- The Washington Times - Tuesday, February 18, 2014

Administrators at a hotel run by Iowa State University have given the boot to Bibles in their guest rooms after protest from a religious separatist group.

The push to remove the books began when a guest at the Hotel Memorial Union complained to Freedom From Religion Foundation about the “unwelcome religious propaganda in the bedside table,” according to a local NBC News affiliate.

The foundation, a nonprofit which advocates the separation of church and state, said the hotel is part of the Iowa public university system and, as such, cannot legally place the Bibles in the room. Doing so, the group argued, would constitute a support of one religion over another.

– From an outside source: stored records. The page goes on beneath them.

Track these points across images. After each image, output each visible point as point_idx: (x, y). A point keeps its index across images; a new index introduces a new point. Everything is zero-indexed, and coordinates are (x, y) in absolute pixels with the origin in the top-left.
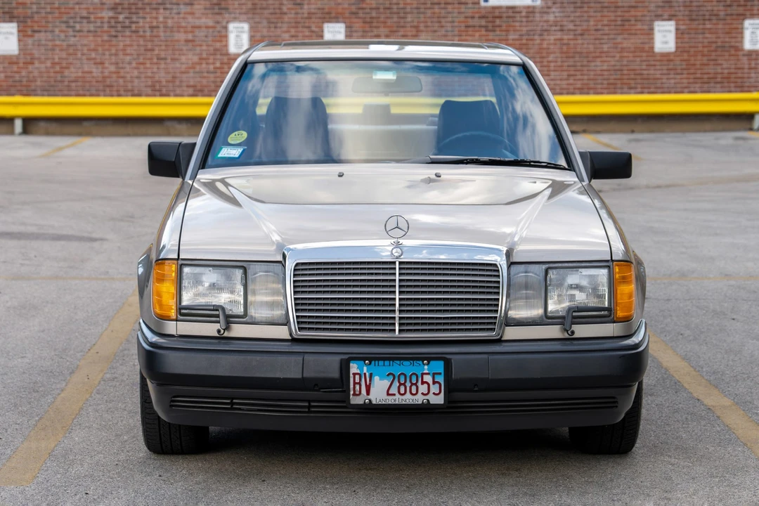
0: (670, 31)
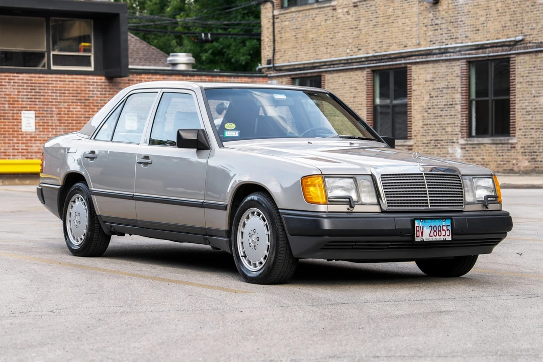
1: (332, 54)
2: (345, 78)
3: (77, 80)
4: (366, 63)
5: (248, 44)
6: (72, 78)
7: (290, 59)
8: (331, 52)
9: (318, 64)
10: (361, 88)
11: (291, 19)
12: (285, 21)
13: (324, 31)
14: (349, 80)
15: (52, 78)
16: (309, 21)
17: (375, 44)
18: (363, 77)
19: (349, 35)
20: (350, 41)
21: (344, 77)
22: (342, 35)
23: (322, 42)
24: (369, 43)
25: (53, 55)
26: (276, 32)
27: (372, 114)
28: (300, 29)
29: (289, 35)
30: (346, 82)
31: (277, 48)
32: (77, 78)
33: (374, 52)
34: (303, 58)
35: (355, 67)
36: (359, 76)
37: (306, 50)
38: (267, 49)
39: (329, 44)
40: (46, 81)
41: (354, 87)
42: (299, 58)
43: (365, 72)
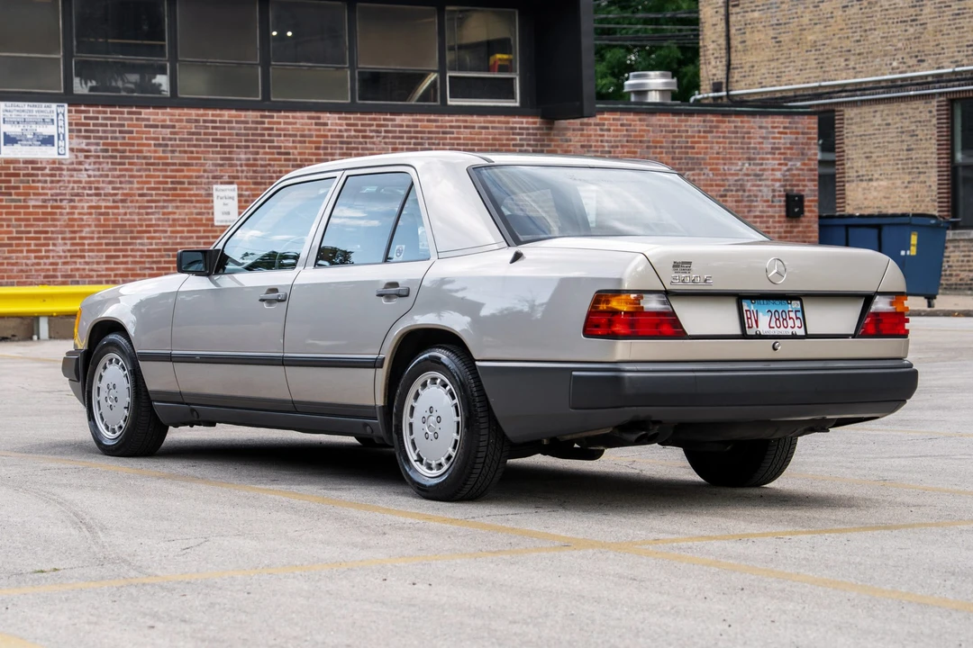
0: (232, 198)
1: (858, 70)
2: (888, 115)
3: (494, 125)
4: (937, 85)
5: (608, 56)
6: (485, 122)
7: (763, 81)
8: (857, 66)
9: (827, 90)
10: (926, 132)
11: (765, 7)
12: (752, 11)
13: (840, 27)
14: (898, 119)
15: (452, 121)
16: (808, 10)
17: (956, 49)
18: (930, 112)
19: (897, 34)
20: (900, 45)
21: (885, 112)
22: (881, 35)
23: (836, 48)
24: (943, 49)
25: (450, 77)
26: (733, 31)
27: (949, 182)
28: (787, 26)
29: (762, 37)
30: (890, 121)
31: (734, 62)
32: (494, 122)
33: (954, 65)
34: (794, 80)
35: (912, 93)
36: (921, 109)
37: (799, 63)
38: (713, 63)
39: (853, 52)
40: (441, 127)
41: (909, 131)
42: (784, 79)
43: (934, 103)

Starting March 1, the traditional Bibles in the nightstands will be no more, the hotel decided. The 52-room hotel will now confine its Bibles to its downstairs library and public reading room, the affiliate reported.

“We’re delighted to see reason and the Constitution prevailing,” Annie Laurie Gaylor, the foundation’s co-president, told the Blaze. “We can all sleep easier knowing secularism is being honored at our public universities.”

Iowa State is the second university the foundation has targeted in recent weeks. In January, the group prodded the University of Wisconsin-Extension, a facility of the state’s public university system, to also remove Bibles from all guest rooms at its conference center.